#### [EXTRAIT CHOISI]
================
Brève histoire de la pénétration chrétienne à Madagascar
Après les passages plus ou moins sans suite des pères lazaristes dans le Sud de Madagascar au cours du XVIIe siècle, ce n’est qu’en 1820 que les missionnaires de la London Missionary Society arrivent en Imerina. Radama Ier roi d’alors désirant ouvrir son peuple aux techniques et savoirs – faire occidentaux, les reçoit d’une manière amicale dans le cadre d’une coopération technique et économique avec les Anglais de l’Ile Maurice. Les premiers missionnaires ont ouvert une école et ont commencé le travail de transcription de la langue malgache en s’attelant à la traduction de la Bible. Leurs travaux d’évangélisation et de scolarisation seront stoppés en 1836, quelques années après l’arrivée au pouvoir de la Reine Ranavalona Ière hostile à la pénétration étrangère et chrétienne. Mais malgré la persécution et l’exécution d’un grand nombre de chrétiens, le christianisme ne s’est pas éteint. Les chrétiens se sont dispersés en Imerina et en provinces (surtout en pays Betsileo) et se sont réunis en cachette pour partager leur foi. Ce qui aura pour conséquence que malgré ses origines étrangères, le christianisme va prendre ses racines en terre malgache au XIXe siècle. Selon Maminiaina Razafindrabe, la nouvelle religion promet un salut, une égalité et une équité dans une situation de misère et l’injustice Après l’avènement du roi Radama II en 1861, les missionnaires anglais de la L.M.S vont revenir et les catholiques et luthériens arrivent pour poursuivre l’évangélisation de Madagascar, suivis par d’autres encore jusqu’à maintenant. Après une certaine rivalité au 19è siècle les diverses confessions vont se rapprocher surtout à partir des années 60. L’oecuménisme a fait même un grand pas entre ces anciennes confessions chrétiennes à Madagascar car en 1980 est né le Conseil des Eglises Chrétiennes de Madagascar ou le F.F.K.M. Le problème qui se pose à celles – ci depuis quelques années est celui de l’apparition des sectes de diverses dénominations. Tout se passe comme si une partie importante de la population ne trouve plus, avec les difficultés de la vie, des ressources spirituelles suffisantes auprès de ces anciennes églises. Ce qu’on peut avancer c’est qu’il peut s’agir là d’un mouvement de « contestation » qui cherche à instaurer un « nouvel ordre évangélique » et une nouvelle pratique pastorale, parallèlement à la recherche d’un nouvel ordre social.
================
#### [DONNÉES DE L'EXERCICE]
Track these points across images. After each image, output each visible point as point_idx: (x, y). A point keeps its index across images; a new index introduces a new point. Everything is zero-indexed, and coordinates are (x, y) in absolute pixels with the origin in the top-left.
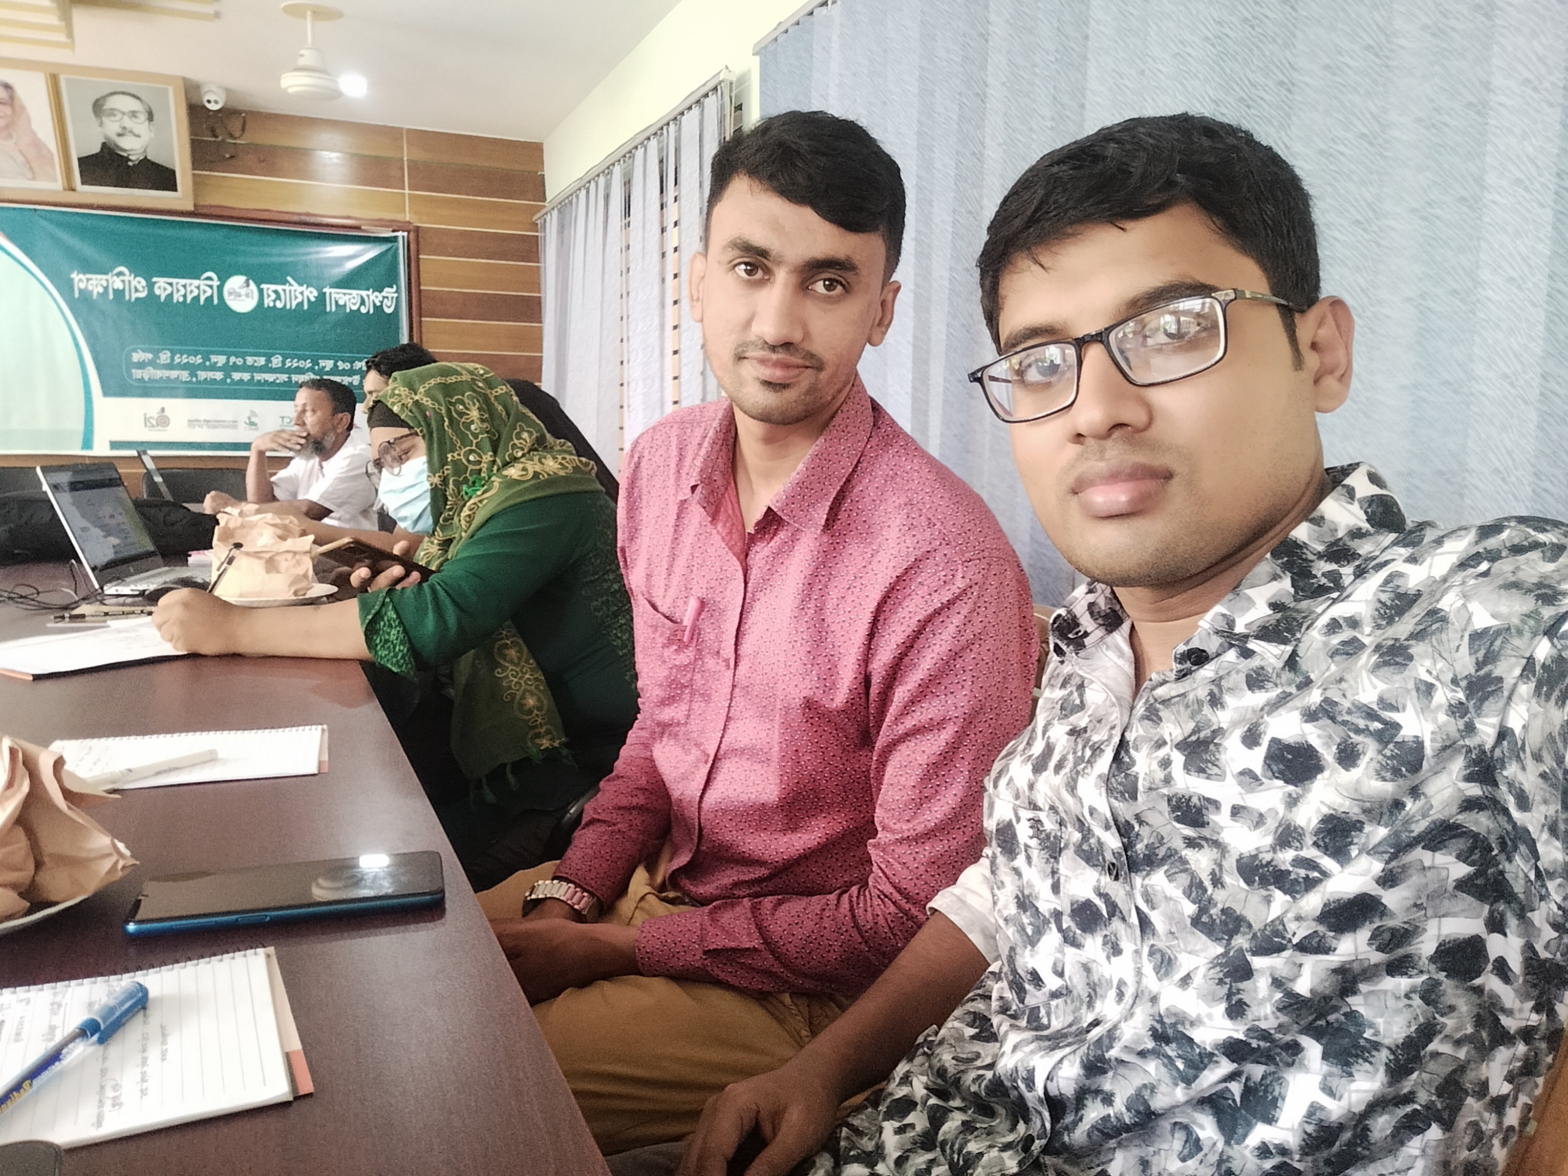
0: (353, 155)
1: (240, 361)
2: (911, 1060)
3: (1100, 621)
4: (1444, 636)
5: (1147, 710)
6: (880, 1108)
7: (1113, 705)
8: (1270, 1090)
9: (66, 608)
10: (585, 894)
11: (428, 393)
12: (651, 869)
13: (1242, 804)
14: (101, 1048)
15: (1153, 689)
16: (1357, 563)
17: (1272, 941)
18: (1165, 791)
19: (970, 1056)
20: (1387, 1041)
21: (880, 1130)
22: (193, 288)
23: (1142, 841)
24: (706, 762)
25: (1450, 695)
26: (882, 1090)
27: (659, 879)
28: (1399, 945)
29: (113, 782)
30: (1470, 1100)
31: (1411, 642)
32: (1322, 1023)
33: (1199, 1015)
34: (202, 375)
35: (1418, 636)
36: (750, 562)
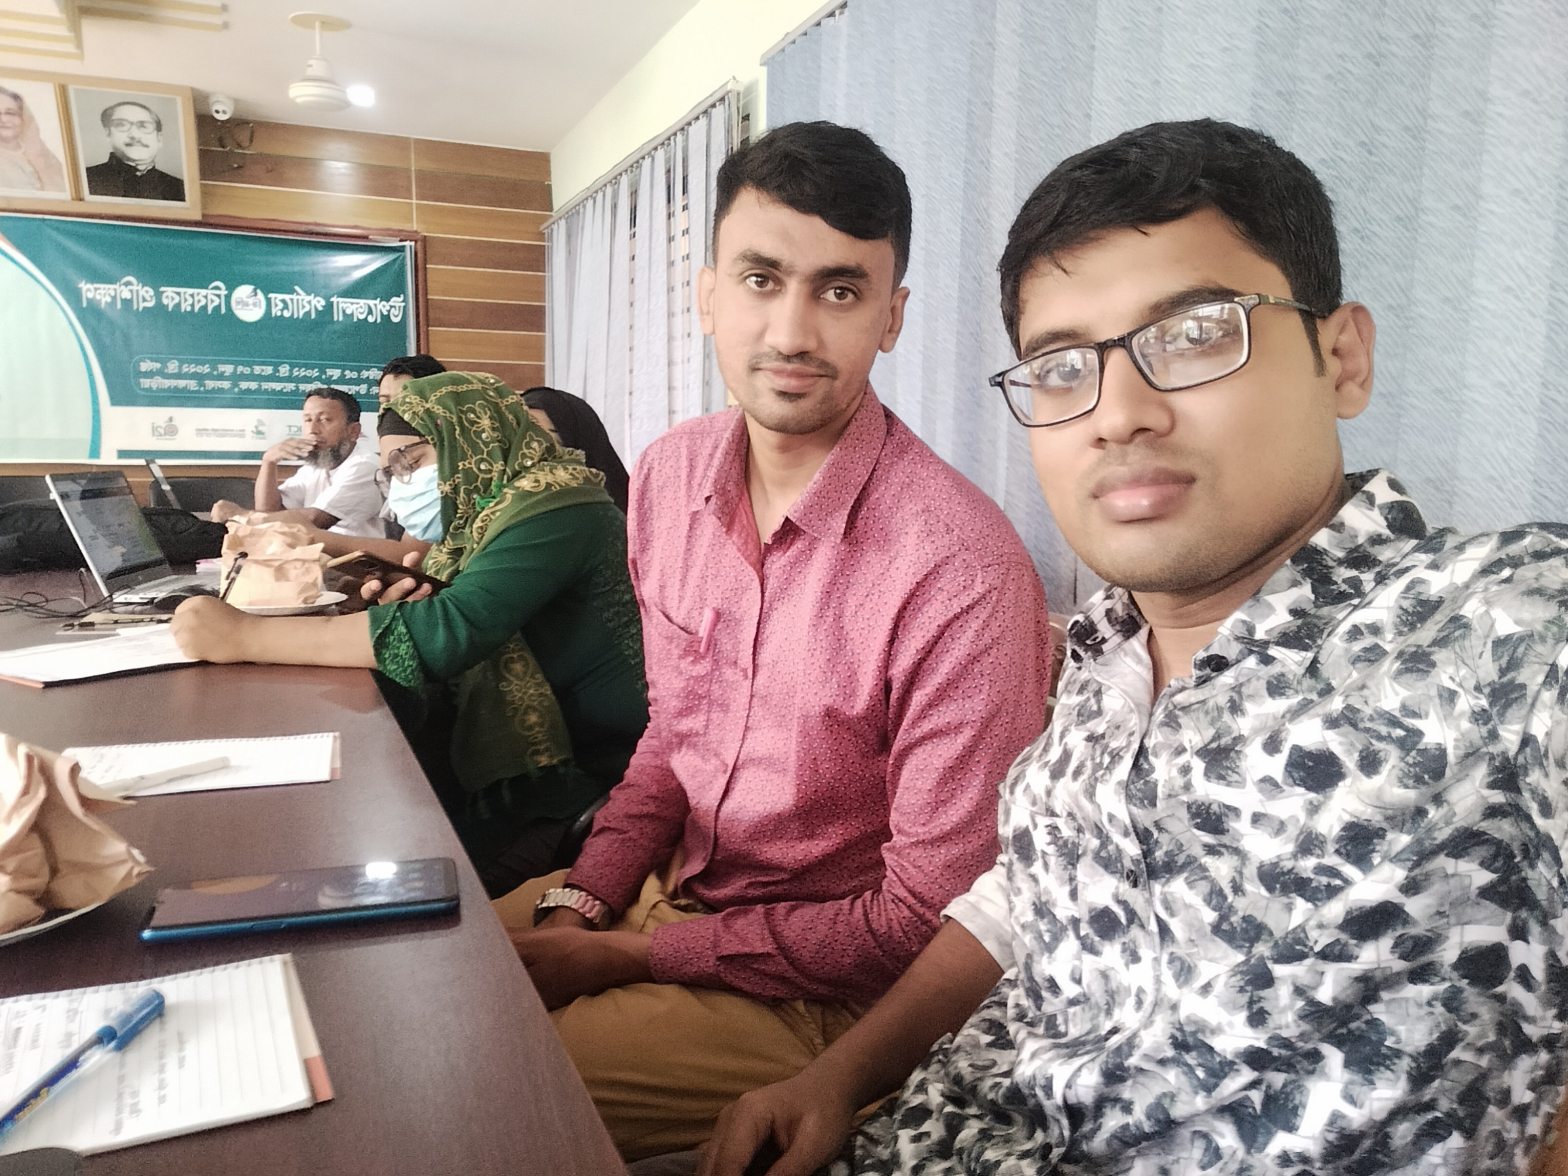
0: (361, 165)
1: (247, 370)
2: (925, 1068)
3: (1118, 627)
4: (1467, 643)
5: (1166, 716)
6: (895, 1116)
7: (1132, 711)
8: (1291, 1097)
9: (74, 616)
10: (597, 902)
11: (439, 402)
12: (663, 876)
13: (1262, 811)
14: (116, 1056)
15: (1173, 695)
16: (1378, 569)
17: (1294, 949)
18: (1185, 798)
19: (986, 1063)
20: (1409, 1049)
21: (896, 1138)
22: (200, 297)
23: (1161, 848)
24: (725, 772)
25: (1473, 702)
26: (896, 1099)
27: (671, 887)
28: (1422, 953)
29: (126, 789)
30: (1492, 1109)
31: (1433, 649)
32: (1344, 1031)
33: (1219, 1024)
34: (210, 384)
35: (1440, 642)
36: (767, 571)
================
#### [CONSIGNE]
Reprenez en entier, sans rien y changer, l'extrait consacré à la pénétration chrétienne à Madagascar qui figure plus haut.

#### [RÉPONSE ATTENDUE]
Brève histoire de la pénétration chrétienne à Madagascar
Après les passages plus ou moins sans suite des pères lazaristes dans le Sud de Madagascar au cours du XVIIe siècle, ce n’est qu’en 1820 que les missionnaires de la London Missionary Society arrivent en Imerina. Radama Ier roi d’alors désirant ouvrir son peuple aux techniques et savoirs – faire occidentaux, les reçoit d’une manière amicale dans le cadre d’une coopération technique et économique avec les Anglais de l’Ile Maurice. Les premiers missionnaires ont ouvert une école et ont commencé le travail de transcription de la langue malgache en s’attelant à la traduction de la Bible. Leurs travaux d’évangélisation et de scolarisation seront stoppés en 1836, quelques années après l’arrivée au pouvoir de la Reine Ranavalona Ière hostile à la pénétration étrangère et chrétienne. Mais malgré la persécution et l’exécution d’un grand nombre de chrétiens, le christianisme ne s’est pas éteint. Les chrétiens se sont dispersés en Imerina et en provinces (surtout en pays Betsileo) et se sont réunis en cachette pour partager leur foi. Ce qui aura pour conséquence que malgré ses origines étrangères, le christianisme va prendre ses racines en terre malgache au XIXe siècle. Selon Maminiaina Razafindrabe, la nouvelle religion promet un salut, une égalité et une équité dans une situation de misère et l’injustice Après l’avènement du roi Radama II en 1861, les missionnaires anglais de la L.M.S vont revenir et les catholiques et luthériens arrivent pour poursuivre l’évangélisation de Madagascar, suivis par d’autres encore jusqu’à maintenant. Après une certaine rivalité au 19è siècle les diverses confessions vont se rapprocher surtout à partir des années 60. L’oecuménisme a fait même un grand pas entre ces anciennes confessions chrétiennes à Madagascar car en 1980 est né le Conseil des Eglises Chrétiennes de Madagascar ou le F.F.K.M. Le problème qui se pose à celles – ci depuis quelques années est celui de l’apparition des sectes de diverses dénominations. Tout se passe comme si une partie importante de la population ne trouve plus, avec les difficultés de la vie, des ressources spirituelles suffisantes auprès de ces anciennes églises. Ce qu’on peut avancer c’est qu’il peut s’agir là d’un mouvement de « contestation » qui cherche à instaurer un « nouvel ordre évangélique » et une nouvelle pratique pastorale, parallèlement à la recherche d’un nouvel ordre social.